Dr. Chia-Yu (Cathy) Huang is an Associate Professor in the Department of Life Sciences at National Central University (NCU), Taiwan. She earned her Ph.D. from Texas A&M University, USA, and completed postdoctoral training at the Texas A&M Health Science Center and Harvard Medical School/McLean Hospital in the USA. After returning to her beloved hometown of Taiwan, she was appointed as an Assistant Professor in 2018 and was promoted to tenured Associate Professor in 2023. Dr. Huang has been dedicated to teaching both undergraduate and graduate courses and has consistently secured government research and teaching grants from the National Science and Technology Council and the Ministry of Education, as well as hospital research grants. She has served as an ad hoc reviewer for numerous international journals. Additionally, she is the Executive Secretary of the Institutional Animal Care & Use Committee (IACUC) and an English as a Medium of Instruction (EMI) seeded professor at NCU. Her dedication to teaching, research, and service was recognized by her alma mater, Texas A&M University, where she received the 2023 Rising Star Award.

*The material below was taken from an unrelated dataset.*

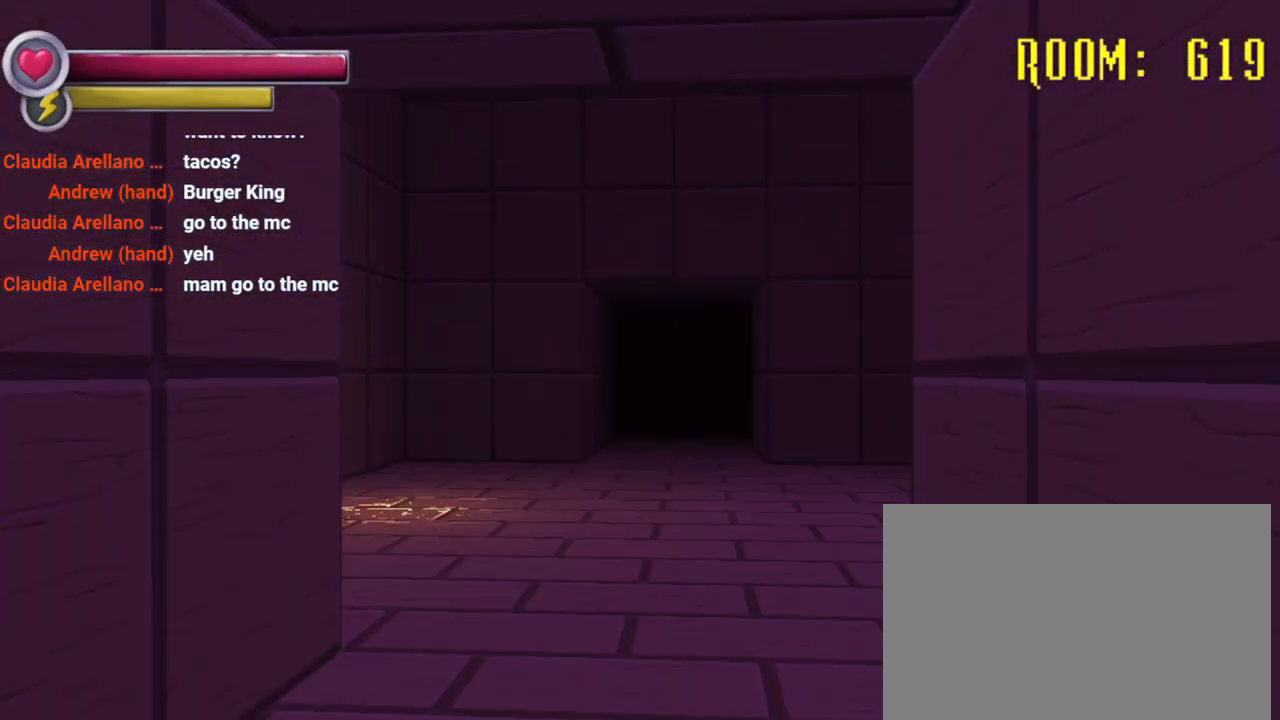
{"buttons": [], "left_stick": "up-right", "right_stick": "center", "events": [[67, "left_stick", "up-right"], [233, "right_stick", "left"], [467, "right_stick", "center"]]}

Our laboratory conducts research at the intersection of neuroscience and neuropsychiatry, with a central goal of understanding how environmental factors and neural circuit dysfunction contribute to cognitive, emotional, and social behavioral abnormalities. Our research focuses on three interconnected themes: (1) the neurobehavioral effects of environmental toxicants, such as microplastics; (2) the neural mechanisms underlying social threat learning and memory; and (3) the neural mechanisms and therapeutic targets of negative symptoms in schizophrenia. Using a multidisciplinary framework, we integrate behavioral neuroscience, molecular and biochemical analyses, histology, and bioinformatics to investigate how environmental pollutants disrupt brain function and how alterations in neural circuits give rise to psychiatric-relevant behavioral deficits.

We have demonstrated that microplastic exposure impairs learning and memory through a vagus nerve–dependent pathway, revealing a novel gut–brain mechanism linking environmental pollution to brain dysfunction. This work has been highly cited and received international media attention, highlighting its scientific and societal significance. In parallel, our lab investigates social threat learning and memory, an evolutionarily conserved process that allows individuals to acquire information about danger through social interactions. Dysfunction in this form of learning is strongly associated with anxiety disorders, depression, autism spectrum disorder, and schizophrenia. We place particular emphasis on sex differences in social threat learning and memory and on how circuit-level dysfunction contributes to psychiatric vulnerability. To dissect the neural and molecular mechanisms underlying these behaviors—and to identify novel therapeutic strategies for negative symptoms of schizophrenia, such as anhedonia and amotivation—we employ cutting-edge approaches, including chemogenetics, optogenetics, machine learning–based behavioral analysis, bioinformatics, and multi-omics, alongside classical molecular, biochemical, histological, and behavioral techniques. Through this integrated approach, our laboratory aims to advance mechanistic understanding of brain dysfunction and to inform the development of new therapeutic targets for mental illness.